In each unit at both hospitals each tiny baby was wrapped closely on his or her mother’s body, not making a sound, eyes closed, resting peacefully. We saw hope in each of the mothers’ eyes, knowing they are doing the best they can to keep their babies alive.
Kangaroo Mother Care has been proven to be an effective method to improve the chance of survival for the 15 million babies who are born too soon each year. Not only does it promote skin-to-skin contact and exclusive breastfeeding, it also prevents hypothermia and reduces infections. In fact, according to Save the Children, this type of care reduces newborn deaths by more than 50 percent.
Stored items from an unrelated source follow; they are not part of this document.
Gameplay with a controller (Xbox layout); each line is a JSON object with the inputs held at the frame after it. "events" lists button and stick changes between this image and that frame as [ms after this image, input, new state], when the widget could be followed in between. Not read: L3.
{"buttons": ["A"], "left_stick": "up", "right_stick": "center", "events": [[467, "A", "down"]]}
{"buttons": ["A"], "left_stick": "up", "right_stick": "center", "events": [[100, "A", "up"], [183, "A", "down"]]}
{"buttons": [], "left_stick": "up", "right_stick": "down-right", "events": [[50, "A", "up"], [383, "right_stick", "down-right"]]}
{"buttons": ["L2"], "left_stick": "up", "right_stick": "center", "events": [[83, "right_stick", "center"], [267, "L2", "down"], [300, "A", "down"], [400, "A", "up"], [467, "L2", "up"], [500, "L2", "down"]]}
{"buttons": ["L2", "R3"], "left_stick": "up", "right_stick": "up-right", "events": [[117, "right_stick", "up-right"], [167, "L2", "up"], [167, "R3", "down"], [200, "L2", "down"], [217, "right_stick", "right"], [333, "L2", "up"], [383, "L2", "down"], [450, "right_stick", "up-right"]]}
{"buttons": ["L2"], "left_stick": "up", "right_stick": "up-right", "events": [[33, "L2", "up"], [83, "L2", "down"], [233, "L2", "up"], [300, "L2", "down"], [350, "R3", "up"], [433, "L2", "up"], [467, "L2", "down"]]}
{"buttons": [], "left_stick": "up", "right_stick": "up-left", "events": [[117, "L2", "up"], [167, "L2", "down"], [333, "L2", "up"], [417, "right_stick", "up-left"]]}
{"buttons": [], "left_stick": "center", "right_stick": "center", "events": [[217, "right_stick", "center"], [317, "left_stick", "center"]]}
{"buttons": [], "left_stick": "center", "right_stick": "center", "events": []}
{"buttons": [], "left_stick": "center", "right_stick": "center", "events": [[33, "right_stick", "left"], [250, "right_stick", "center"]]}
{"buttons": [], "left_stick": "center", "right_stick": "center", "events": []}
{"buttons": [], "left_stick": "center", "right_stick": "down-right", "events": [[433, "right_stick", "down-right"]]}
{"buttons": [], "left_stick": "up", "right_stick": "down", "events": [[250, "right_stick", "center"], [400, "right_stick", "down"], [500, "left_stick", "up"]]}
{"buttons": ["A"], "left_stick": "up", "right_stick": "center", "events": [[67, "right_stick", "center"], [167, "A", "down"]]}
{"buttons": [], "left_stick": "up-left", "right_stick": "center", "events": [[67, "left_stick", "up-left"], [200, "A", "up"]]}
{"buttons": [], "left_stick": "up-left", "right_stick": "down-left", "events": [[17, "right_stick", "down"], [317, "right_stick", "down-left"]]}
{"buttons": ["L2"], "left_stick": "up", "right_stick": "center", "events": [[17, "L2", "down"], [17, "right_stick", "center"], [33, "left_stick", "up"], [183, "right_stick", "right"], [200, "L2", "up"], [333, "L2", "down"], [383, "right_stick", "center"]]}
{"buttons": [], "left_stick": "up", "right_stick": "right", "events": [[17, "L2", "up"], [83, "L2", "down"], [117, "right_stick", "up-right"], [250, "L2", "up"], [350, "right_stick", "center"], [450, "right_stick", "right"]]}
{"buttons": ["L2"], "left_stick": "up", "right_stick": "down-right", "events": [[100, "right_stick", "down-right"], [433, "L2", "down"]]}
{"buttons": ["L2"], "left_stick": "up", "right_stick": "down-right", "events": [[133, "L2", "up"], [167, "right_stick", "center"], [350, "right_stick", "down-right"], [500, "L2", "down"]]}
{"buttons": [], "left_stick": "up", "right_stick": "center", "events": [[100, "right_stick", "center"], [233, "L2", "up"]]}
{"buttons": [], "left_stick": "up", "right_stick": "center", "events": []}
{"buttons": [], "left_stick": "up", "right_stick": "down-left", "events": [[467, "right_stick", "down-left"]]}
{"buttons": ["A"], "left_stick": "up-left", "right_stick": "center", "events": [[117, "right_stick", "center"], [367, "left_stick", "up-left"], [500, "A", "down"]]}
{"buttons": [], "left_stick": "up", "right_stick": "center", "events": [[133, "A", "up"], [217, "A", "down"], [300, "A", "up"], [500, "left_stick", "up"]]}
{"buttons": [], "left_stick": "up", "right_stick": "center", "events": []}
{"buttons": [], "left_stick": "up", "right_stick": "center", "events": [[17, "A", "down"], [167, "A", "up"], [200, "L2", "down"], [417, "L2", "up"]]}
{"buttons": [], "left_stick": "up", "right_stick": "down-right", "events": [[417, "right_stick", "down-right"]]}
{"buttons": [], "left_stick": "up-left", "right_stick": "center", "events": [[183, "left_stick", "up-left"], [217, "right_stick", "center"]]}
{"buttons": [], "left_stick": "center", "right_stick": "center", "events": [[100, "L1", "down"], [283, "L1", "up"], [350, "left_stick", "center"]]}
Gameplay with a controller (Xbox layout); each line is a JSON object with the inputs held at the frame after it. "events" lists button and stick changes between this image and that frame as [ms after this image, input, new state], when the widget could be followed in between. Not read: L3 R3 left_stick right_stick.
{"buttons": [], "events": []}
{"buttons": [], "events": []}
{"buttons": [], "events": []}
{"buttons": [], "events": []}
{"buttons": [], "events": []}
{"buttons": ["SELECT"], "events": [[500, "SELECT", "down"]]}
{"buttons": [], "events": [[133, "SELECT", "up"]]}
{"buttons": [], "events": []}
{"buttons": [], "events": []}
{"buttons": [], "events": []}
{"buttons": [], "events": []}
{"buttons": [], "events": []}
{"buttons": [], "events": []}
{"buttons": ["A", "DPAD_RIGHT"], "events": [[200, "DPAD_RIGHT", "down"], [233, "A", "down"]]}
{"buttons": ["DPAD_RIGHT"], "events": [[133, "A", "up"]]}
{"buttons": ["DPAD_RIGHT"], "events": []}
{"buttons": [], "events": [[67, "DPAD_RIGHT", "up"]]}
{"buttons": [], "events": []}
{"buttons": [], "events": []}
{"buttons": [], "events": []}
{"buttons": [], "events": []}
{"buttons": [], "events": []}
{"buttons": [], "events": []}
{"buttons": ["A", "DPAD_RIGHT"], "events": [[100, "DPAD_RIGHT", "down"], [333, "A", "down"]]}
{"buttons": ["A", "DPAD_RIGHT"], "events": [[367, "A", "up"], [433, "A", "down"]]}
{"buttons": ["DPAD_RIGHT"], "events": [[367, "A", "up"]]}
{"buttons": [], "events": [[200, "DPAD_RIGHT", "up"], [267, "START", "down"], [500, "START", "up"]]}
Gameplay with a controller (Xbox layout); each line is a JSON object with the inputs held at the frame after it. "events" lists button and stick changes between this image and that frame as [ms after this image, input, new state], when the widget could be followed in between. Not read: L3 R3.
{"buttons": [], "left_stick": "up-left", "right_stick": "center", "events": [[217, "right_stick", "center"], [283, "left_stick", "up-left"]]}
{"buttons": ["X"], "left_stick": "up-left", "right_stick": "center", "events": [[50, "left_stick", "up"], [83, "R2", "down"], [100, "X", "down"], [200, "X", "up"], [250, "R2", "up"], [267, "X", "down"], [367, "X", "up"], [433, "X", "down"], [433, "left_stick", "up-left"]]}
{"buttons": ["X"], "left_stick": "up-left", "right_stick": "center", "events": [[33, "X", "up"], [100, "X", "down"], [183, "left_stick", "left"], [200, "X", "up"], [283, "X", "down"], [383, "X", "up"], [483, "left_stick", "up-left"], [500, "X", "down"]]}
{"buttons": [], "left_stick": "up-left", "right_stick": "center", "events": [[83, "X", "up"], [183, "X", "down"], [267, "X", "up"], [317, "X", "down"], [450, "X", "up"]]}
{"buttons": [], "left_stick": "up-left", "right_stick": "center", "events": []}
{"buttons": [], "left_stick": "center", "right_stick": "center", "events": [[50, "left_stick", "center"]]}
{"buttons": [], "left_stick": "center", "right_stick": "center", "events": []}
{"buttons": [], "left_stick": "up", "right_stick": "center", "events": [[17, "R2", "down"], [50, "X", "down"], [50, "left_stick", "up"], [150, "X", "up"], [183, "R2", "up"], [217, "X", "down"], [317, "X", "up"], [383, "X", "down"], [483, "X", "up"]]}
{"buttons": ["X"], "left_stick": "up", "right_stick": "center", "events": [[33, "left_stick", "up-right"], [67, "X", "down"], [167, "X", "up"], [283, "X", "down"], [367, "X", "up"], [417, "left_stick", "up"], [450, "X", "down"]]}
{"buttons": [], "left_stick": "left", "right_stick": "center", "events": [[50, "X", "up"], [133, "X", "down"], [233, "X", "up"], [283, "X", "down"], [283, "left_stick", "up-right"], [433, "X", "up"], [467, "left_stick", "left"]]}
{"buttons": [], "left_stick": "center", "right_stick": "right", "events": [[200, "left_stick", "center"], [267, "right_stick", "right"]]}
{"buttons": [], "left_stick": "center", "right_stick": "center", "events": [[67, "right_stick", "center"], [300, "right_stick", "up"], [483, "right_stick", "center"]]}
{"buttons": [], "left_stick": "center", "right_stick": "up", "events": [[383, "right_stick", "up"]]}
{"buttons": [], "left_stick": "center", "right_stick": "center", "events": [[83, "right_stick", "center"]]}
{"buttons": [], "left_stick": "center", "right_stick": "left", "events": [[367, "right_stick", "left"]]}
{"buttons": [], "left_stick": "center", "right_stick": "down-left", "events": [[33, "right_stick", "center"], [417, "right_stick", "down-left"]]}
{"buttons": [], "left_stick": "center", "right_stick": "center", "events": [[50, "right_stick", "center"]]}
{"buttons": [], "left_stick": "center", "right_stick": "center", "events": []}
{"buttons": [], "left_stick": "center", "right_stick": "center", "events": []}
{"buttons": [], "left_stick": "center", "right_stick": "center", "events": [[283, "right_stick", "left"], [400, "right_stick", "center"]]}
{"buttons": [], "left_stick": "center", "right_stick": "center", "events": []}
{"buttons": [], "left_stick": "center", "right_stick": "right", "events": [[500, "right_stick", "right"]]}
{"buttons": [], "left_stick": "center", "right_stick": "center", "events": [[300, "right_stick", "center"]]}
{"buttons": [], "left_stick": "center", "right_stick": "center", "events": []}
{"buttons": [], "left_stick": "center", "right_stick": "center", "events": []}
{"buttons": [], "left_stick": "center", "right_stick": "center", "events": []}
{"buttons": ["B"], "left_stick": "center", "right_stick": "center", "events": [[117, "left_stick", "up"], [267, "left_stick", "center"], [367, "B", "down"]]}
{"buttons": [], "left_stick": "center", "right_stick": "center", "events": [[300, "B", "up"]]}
In middle and poor-income countries Kangaroo Mother Care is keeping babies alive, especially where resources for premature babies are scarce.
One mother in the Addis Kangaroo Mother Care unit, however, the doctor told us, was “from the country”. Her baby was wrapped tightly in a blanket and was simply lying beside her. When we came in the nurses were tending to her baby. I didn’t ask details about why that mother in particular wasn’t practicing Kangaroo Mother Care. Judging from the traditional tattoos along her jawline and knowing she was from a rural area, it likely went against her tradition of allowing others to see her body. While Kangaroo Mother Care works and is WHO recommended for premature and low birth-rate babies, there are cultural and educational hurdles that stand in the way of it being more widely accepted.
Although we saw Kangaroo Mother Care practiced at these health facilities, it is far from ubiquitous across the entire country. In local settings, frontline health workers are taking on the task of teaching women kangaroo mother care at home in order to keep their babies alive who are born prematurely. This is important in Ethiopia as over 90 percent of women deliver their babies at home.
The five babies we saw were clearly benefitting from this care -- though there is no way of knowing whether they survived, of course. The probability that they will survive, however, significantly increases when something as simple as being wrapped and held close to his or her mother’s body occurs.